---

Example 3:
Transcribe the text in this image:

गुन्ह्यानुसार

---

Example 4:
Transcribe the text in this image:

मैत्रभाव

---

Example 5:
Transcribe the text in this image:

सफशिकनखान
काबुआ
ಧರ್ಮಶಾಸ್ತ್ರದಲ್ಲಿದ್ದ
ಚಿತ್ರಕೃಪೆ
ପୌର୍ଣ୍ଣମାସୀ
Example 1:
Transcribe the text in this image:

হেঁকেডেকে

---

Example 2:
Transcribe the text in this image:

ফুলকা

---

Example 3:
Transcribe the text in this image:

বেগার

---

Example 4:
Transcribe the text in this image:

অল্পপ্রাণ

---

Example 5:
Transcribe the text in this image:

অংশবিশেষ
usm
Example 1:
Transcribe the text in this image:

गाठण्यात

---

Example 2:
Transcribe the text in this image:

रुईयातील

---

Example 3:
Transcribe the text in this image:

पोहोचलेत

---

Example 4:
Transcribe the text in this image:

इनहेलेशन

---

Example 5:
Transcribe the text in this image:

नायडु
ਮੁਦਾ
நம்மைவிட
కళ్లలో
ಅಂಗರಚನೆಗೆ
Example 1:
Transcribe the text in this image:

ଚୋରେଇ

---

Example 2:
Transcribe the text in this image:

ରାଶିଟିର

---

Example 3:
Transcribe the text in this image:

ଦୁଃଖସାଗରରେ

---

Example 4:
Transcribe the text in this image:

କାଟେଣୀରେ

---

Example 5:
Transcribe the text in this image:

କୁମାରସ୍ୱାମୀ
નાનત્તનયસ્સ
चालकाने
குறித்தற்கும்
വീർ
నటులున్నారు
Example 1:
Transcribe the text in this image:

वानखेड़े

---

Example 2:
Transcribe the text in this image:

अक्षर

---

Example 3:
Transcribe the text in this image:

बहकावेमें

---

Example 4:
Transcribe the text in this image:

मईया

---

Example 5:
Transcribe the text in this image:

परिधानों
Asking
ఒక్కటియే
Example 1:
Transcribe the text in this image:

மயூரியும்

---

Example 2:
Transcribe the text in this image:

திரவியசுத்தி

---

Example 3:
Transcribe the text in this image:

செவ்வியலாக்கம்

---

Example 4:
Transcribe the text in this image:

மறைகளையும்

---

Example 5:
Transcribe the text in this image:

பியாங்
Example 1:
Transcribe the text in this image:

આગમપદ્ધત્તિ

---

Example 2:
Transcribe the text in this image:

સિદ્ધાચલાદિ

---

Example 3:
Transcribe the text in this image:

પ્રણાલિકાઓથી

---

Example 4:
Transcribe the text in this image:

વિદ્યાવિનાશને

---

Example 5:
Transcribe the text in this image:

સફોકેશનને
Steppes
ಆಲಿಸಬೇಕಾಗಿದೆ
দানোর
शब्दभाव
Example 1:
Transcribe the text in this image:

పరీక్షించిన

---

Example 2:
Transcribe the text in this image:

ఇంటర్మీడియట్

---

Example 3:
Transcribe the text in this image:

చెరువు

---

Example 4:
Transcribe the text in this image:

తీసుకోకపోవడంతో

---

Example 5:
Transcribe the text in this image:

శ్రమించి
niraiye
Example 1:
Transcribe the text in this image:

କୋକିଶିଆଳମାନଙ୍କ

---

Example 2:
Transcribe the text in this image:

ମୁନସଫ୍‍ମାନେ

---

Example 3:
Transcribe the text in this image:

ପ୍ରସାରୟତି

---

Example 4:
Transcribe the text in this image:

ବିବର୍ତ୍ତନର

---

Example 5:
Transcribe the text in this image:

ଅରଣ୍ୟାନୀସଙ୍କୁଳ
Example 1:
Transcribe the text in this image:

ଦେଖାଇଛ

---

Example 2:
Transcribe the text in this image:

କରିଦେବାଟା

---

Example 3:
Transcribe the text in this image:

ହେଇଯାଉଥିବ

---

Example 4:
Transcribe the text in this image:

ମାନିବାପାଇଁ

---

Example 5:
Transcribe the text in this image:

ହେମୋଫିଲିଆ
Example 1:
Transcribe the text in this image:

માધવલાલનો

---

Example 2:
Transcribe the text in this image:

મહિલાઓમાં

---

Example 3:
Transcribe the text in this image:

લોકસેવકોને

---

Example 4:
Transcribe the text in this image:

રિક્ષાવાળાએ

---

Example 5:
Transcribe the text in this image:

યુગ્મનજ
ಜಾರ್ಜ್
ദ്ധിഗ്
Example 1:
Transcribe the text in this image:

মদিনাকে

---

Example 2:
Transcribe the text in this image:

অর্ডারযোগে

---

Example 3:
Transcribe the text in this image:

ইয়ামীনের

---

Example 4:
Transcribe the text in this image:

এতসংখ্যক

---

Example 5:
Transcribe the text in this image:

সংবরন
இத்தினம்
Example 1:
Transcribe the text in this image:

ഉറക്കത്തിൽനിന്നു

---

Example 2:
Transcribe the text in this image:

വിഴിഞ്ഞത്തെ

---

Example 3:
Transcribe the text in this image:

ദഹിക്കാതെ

**Task instructions:** The data must be given again in full, exactly as written.

**Reply:**
---

Example 3:
Transcribe the text in this image:

गुन्ह्यानुसार

---

Example 4:
Transcribe the text in this image:

मैत्रभाव

---

Example 5:
Transcribe the text in this image:

सफशिकनखान
काबुआ
ಧರ್ಮಶಾಸ್ತ್ರದಲ್ಲಿದ್ದ
ಚಿತ್ರಕೃಪೆ
ପୌର୍ଣ୍ଣମାସୀ
Example 1:
Transcribe the text in this image:

হেঁকেডেকে

---

Example 2:
Transcribe the text in this image:

ফুলকা

---

Example 3:
Transcribe the text in this image:

বেগার

---

Example 4:
Transcribe the text in this image:

অল্পপ্রাণ

---

Example 5:
Transcribe the text in this image:

অংশবিশেষ
usm
Example 1:
Transcribe the text in this image:

गाठण्यात

---

Example 2:
Transcribe the text in this image:

रुईयातील

---

Example 3:
Transcribe the text in this image:

पोहोचलेत

---

Example 4:
Transcribe the text in this image:

इनहेलेशन

---

Example 5:
Transcribe the text in this image:

नायडु
ਮੁਦਾ
நம்மைவிட
కళ్లలో
ಅಂಗರಚನೆಗೆ
Example 1:
Transcribe the text in this image:

ଚୋରେଇ

---

Example 2:
Transcribe the text in this image:

ରାଶିଟିର

---

Example 3:
Transcribe the text in this image:

ଦୁଃଖସାଗରରେ

---

Example 4:
Transcribe the text in this image:

କାଟେଣୀରେ

---

Example 5:
Transcribe the text in this image:

କୁମାରସ୍ୱାମୀ
નાનત્તનયસ્સ
चालकाने
குறித்தற்கும்
വീർ
నటులున్నారు
Example 1:
Transcribe the text in this image:

वानखेड़े

---

Example 2:
Transcribe the text in this image:

अक्षर

---

Example 3:
Transcribe the text in this image:

बहकावेमें

---

Example 4:
Transcribe the text in this image:

मईया

---

Example 5:
Transcribe the text in this image:

परिधानों
Asking
ఒక్కటియే
Example 1:
Transcribe the text in this image:

மயூரியும்

---

Example 2:
Transcribe the text in this image:

திரவியசுத்தி

---

Example 3:
Transcribe the text in this image:

செவ்வியலாக்கம்

---

Example 4:
Transcribe the text in this image:

மறைகளையும்

---

Example 5:
Transcribe the text in this image:

பியாங்
Example 1:
Transcribe the text in this image:

આગમપદ્ધત્તિ

---

Example 2:
Transcribe the text in this image:

સિદ્ધાચલાદિ

---

Example 3:
Transcribe the text in this image:

પ્રણાલિકાઓથી

---

Example 4:
Transcribe the text in this image:

વિદ્યાવિનાશને

---

Example 5:
Transcribe the text in this image:

સફોકેશનને
Steppes
ಆಲಿಸಬೇಕಾಗಿದೆ
দানোর
शब्दभाव
Example 1:
Transcribe the text in this image:

పరీక్షించిన

---

Example 2:
Transcribe the text in this image:

ఇంటర్మీడియట్

---

Example 3:
Transcribe the text in this image:

చెరువు

---

Example 4:
Transcribe the text in this image:

తీసుకోకపోవడంతో

---

Example 5:
Transcribe the text in this image:

శ్రమించి
niraiye
Example 1:
Transcribe the text in this image:

କୋକିଶିଆଳମାନଙ୍କ

---

Example 2:
Transcribe the text in this image:

ମୁନସଫ୍‍ମାନେ

---

Example 3:
Transcribe the text in this image:

ପ୍ରସାରୟତି

---

Example 4:
Transcribe the text in this image:

ବିବର୍ତ୍ତନର

---

Example 5:
Transcribe the text in this image:

ଅରଣ୍ୟାନୀସଙ୍କୁଳ
Example 1:
Transcribe the text in this image:

ଦେଖାଇଛ

---

Example 2:
Transcribe the text in this image:

କରିଦେବାଟା

---

Example 3:
Transcribe the text in this image:

ହେଇଯାଉଥିବ

---

Example 4:
Transcribe the text in this image:

ମାନିବାପାଇଁ

---

Example 5:
Transcribe the text in this image:

ହେମୋଫିଲିଆ
Example 1:
Transcribe the text in this image:

માધવલાલનો

---

Example 2:
Transcribe the text in this image:

મહિલાઓમાં

---

Example 3:
Transcribe the text in this image:

લોકસેવકોને

---

Example 4:
Transcribe the text in this image:

રિક્ષાવાળાએ

---

Example 5:
Transcribe the text in this image:

યુગ્મનજ
ಜಾರ್ಜ್
ദ്ധിഗ്
Example 1:
Transcribe the text in this image:

মদিনাকে

---

Example 2:
Transcribe the text in this image:

অর্ডারযোগে

---

Example 3:
Transcribe the text in this image:

ইয়ামীনের

---

Example 4:
Transcribe the text in this image:

এতসংখ্যক

---

Example 5:
Transcribe the text in this image:

সংবরন
இத்தினம்
Example 1:
Transcribe the text in this image:

ഉറക്കത്തിൽനിന്നു

---

Example 2:
Transcribe the text in this image:

വിഴിഞ്ഞത്തെ

---

Example 3:
Transcribe the text in this image:

ദഹിക്കാതെ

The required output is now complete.